"Amor Virtual"
Era só uma espiadinha, nada mais. Recebeu o convite de um ex aluno que a muito tempo não via. Afinal, são tantos "sites" de relacionamentos, "orkut", "sonico", "facebook", que um a mais não faria diferença. Mas fez. "Baddo" era o nome do "site" que para ser integrante era necessário construir um perfil e obrigatoriamente postar uma foto sua para que se efetivasse. Mal colocou sua foto e como que num passe de mágicas, em pouquíssimos segundos, uma dezena de pessoas dizia estar interessada em alguém como ela. Enviavam recados que piscavam em pequenos balôezinhos o tempo todo. Sentiu-se lisonjeada por alguns instantes e nem sequer conseguia raciocinar direito, entre uma resposta e outra, pois precisava ser ágil. Foi quando percebeu que não daria conta de ser gentil com todos os interessados de plantão, porque só estava ali a uma hora aproximadamente e o número de admiradores já havia se multiplicado.

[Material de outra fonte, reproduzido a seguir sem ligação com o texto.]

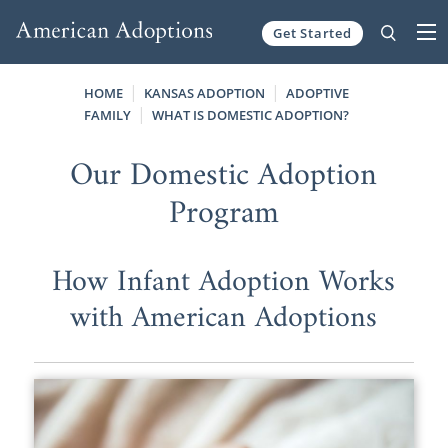
Get Started
Skip to content
HOME
KANSAS ADOPTION
ADOPTIVE
FAMILY
WHAT IS DOMESTIC ADOPTION?
Our Domestic Adoption
Program
How Infant Adoption Works
with American Adoptions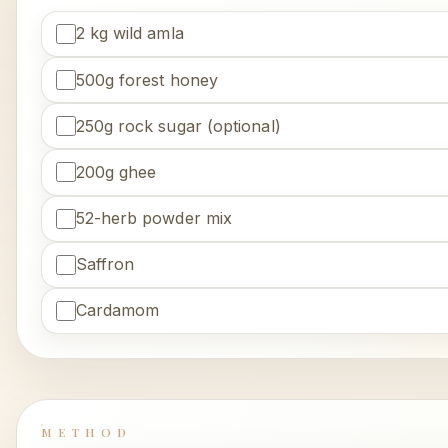
2 kg wild amla
500g forest honey
250g rock sugar (optional)
200g ghee
52-herb powder mix
Saffron
Cardamom
METHOD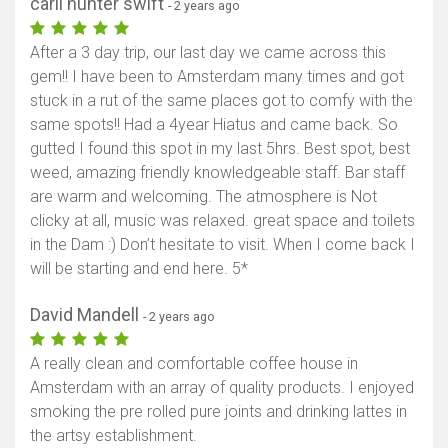
carli hunter swift
- 2 years ago
After a 3 day trip, our last day we came across this
gem!! I have been to Amsterdam many times and got
stuck in a rut of the same places got to comfy with the
same spots!! Had a 4year Hiatus and came back. So
gutted I found this spot in my last 5hrs. Best spot, best
weed, amazing friendly knowledgeable staff. Bar staff
are warm and welcoming. The atmosphere is Not
clicky at all, music was relaxed. great space and toilets
in the Dam :) Don’t hesitate to visit. When I come back I
will be starting and end here. 5*
David Mandell
- 2 years ago
A really clean and comfortable coffee house in
Amsterdam with an array of quality products. I enjoyed
smoking the pre rolled pure joints and drinking lattes in
the artsy establishment.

E assim prosseguiu pelos próximos dias, alimentando seu "ego' e surpreendendo-se com alguns de seus novos visitantes. Não conseguia entender como poderiam estar interessados em apenas uma foto sua e meia dúzia de palavras a seu respeito, que nem precisavam ser verídicas. E quantos não omitiam verdades sobre si mesmos. Sim, porque lá era possível criar uma imagem baseada naquilo em que se gostaria de ser e não o que realmente se era. Não era o seu caso, mas o de muitos provavelmente. Não mentira a respeito de si mesma, no entanto, suas respostas davam vasão a várias interpretações.
Deletou seu perfil algumas vezes, entretanto, toda vez que abria seus "e-mails", lá estava a lista de novos pretendentes, esperando por um retorno seu, e o pior, para saber o que diziam a seu respeito era necessário refazer o perfil. A curiosidade era forte e sempre a vencia, ainda mais que entre os visitantes havia um que estava sempre presente. Não mandava recados, de poucas palavras, mas estava sempre lá. Insistentemente. O que a instigava ainda mais. Sentia-se observada por ele todos os dias. Por que a observava tanto? Passou a observá-lo também. Por que não deixava nenhum recado? Já a conhecia, talvez. Mas de onde? Não, impossível.
Foi então que resolveu falar. Trocaram algumas informações entre si e meio a perguntas e respostas ela se incomodava com outros intrusos batento a sua porta. Era melhor sair dali e entrar em outra sala de bate papo, um pouco mais tranquila, onde pudessem dar exclusividade um ao outro. E assim se fez. Ufa! Era como se tivessem saido de uma grande festa onde mal conseguiam se ouvir e aos poucos se afastavam, ficando cada vez mais sozinhos. Msn. Hehehe. Souberam mais sobre seus gostos, suas preferências, suas opiniões, particularidades, enfim...Compartilharam fotos e deram boas risadas juntos. Marcaram novos encontros e se de repente por algum motivo um não podia comparecer o outro cobrava sem nenhuma restrição. Com a mesma agilidade já vivenciada anteriormente, assim aumentava a intimidade entre eles. Era como se ela já o conhecesse a muito tempo. Começou a fazer parte dos seus dias, por vezes de suas noites, quando perdia o sono pensando em tudo o que haviam compartilhado. A cada dia queria saber mais sobre aquele ser idealizado. Procurava conhecê-lo através das características apontadas pelo zodíaco. Ele, sujeito harmonioso, sentimental. Ela, inconstante, imprevisível, mas carente também. Gremista. Ele, colorado. Poderia ser o fim, mas mesmo com tantas diferenças evidenciadas, e fora os segredos ainda não revelados de cada um, havia algo que os mantinham ligados.
E rotineiramente estavam lá, se dando "bom dia meu anjo", perguntando "como foi o seu dia?", "boa noite querido", abraços e beijos e declarações do tipo "nossa, que saudade de você". É, sem que se dessem por conta, já estavam mais do que comprometidos um com o outro. Até cenas de ciúmes já rolavam. E com o tempo, algumas brigas (mas quando faziam as pazes é que era muito bom), desconfianças, cobranças. E foi dele a decisão de querer vê-la pessoalmente. "Assim não dava mais". Foi o que ele disse. Um súbito pavor tomou conta dos pensamentos dela. Quantos casais já se deram por conta que não sabiam nada um sobre o outro? Quantas relações duradouras findaram porque os envolvidos perceberam que não se reconheciam mais? E se não se reconhecessem? Da maneira como estavam acostumados a se ver. Ela sabia. Com certeza seria o fim. O rompimento de algo que a muito ela não sentia. Companheirismo, atenção, carinho...amizade...amor quem sabe...mesmo que virtual.